Italy is demanding €200 million (£152 million) from Google in unpaid taxes, according to AFP.
The news service tweeted out the report on Thursday morning, citing an unnamed “judicial source.” It’s not clear how many years the amount covers.
It’s a figure that is likely to further inflame the row over the taxes owed by Google and other multinational tech companies.
The search giant recently settled a £130 million tax bill in UK. Chancellor George Osborne hailed the deal as a “major success,” but critics argue it amounts to a 3% tax rate.
Downing Street has distanced itself from Osborne’s comments, only calling it a “positive step” — and Boris Johnson, a fellow Conservative, labelled the amounts paid by tech companies in tax “derisory.”
There had previously been reports that Italy was more aggressively pursuing Google over taxes. On Wednesday, The Times reported that Google was due to pay €150 million (£114 million) to the Italian government, close to the British figure, despite having a smaller operation in the country.
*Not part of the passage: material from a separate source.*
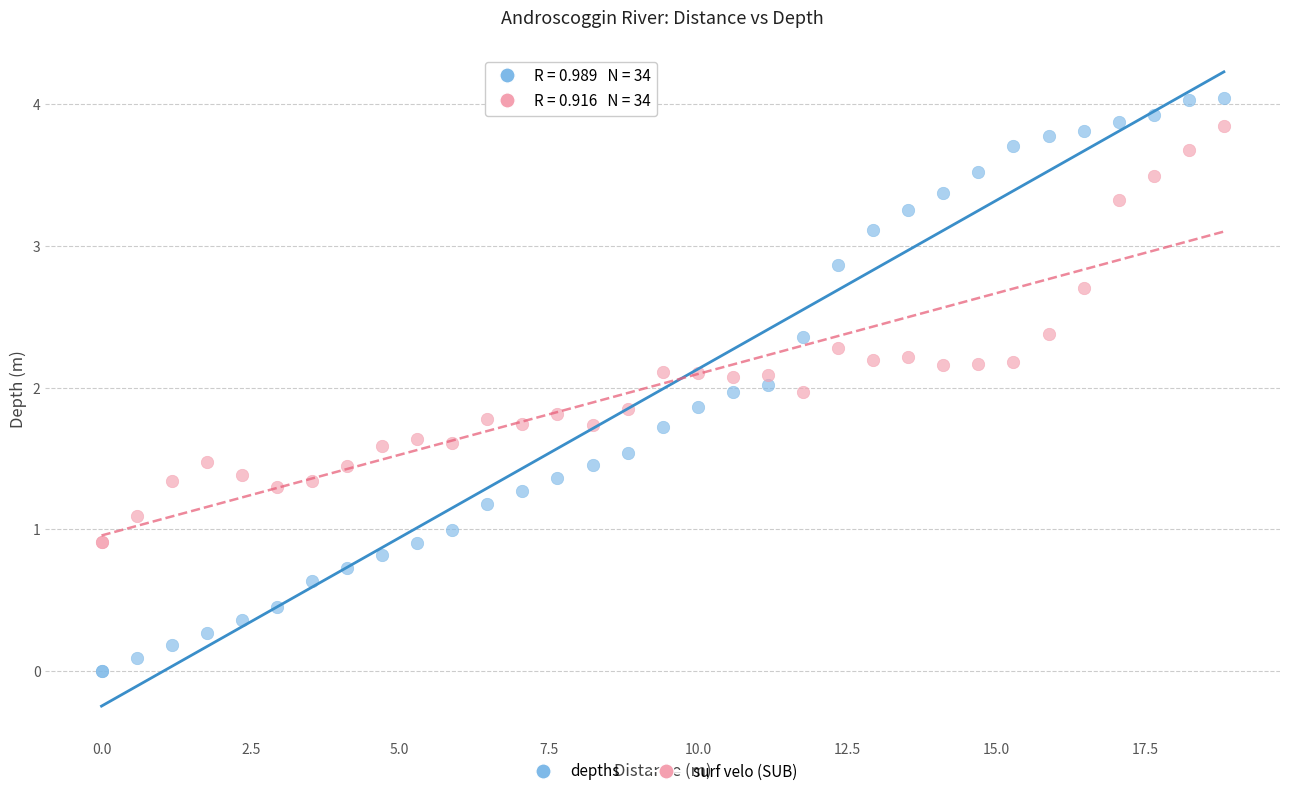

What is the X range (max minus min) for the scatter plot?

18.8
It would reportedly amount to 15% of the company’s €1 billion Italian revenues.
If AFP’s report is correct, the Italian government is after even more from Google — and if the company agrees to pay, it will pay more in Italy than Britain despite it being a smaller market.
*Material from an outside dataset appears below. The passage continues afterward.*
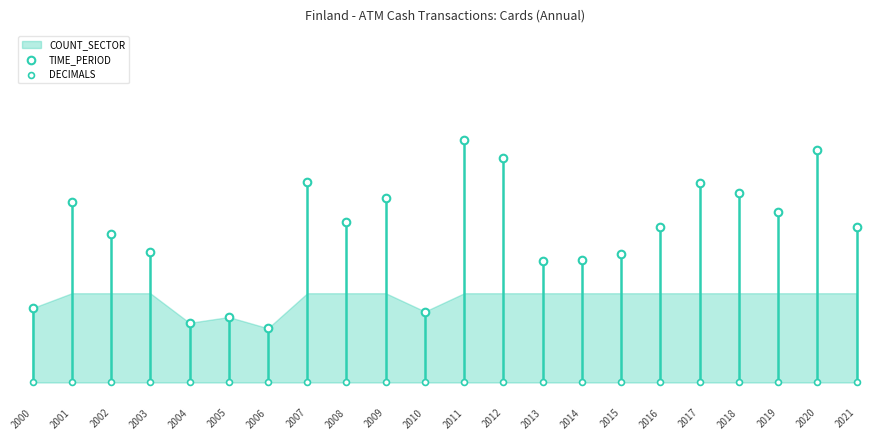

Which series has the largest total across all categories?

TIME_PERIOD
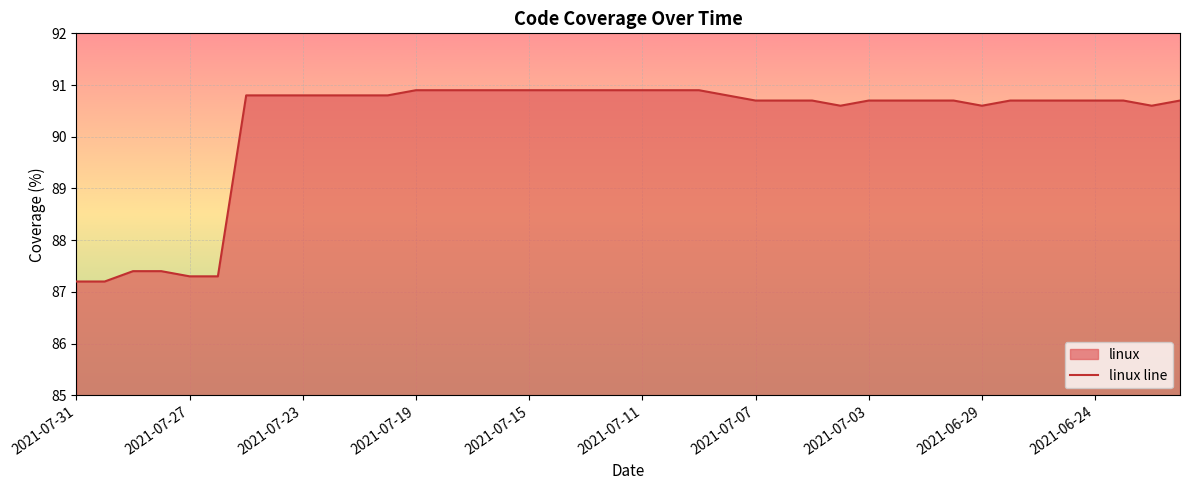

What is the value of the 36th point from the left?

90.7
France is also chasing Google up over back taxes — reportedly three times as much as it paid in Britain, despite making larger profits in the UK.
Google, which has its European headquarters in Ireland, insists it pays the proper amount of tax. In a letter to The Financial Times, Google VP of communications and public affairs Peter Barron says that the company pays “tax based on the value added by the economic activity of our staff here, at the current standard rate: 20 per cent.”
He added: “Governments make tax law, the tax authorities independently enforce the law, and Google complies with the law.”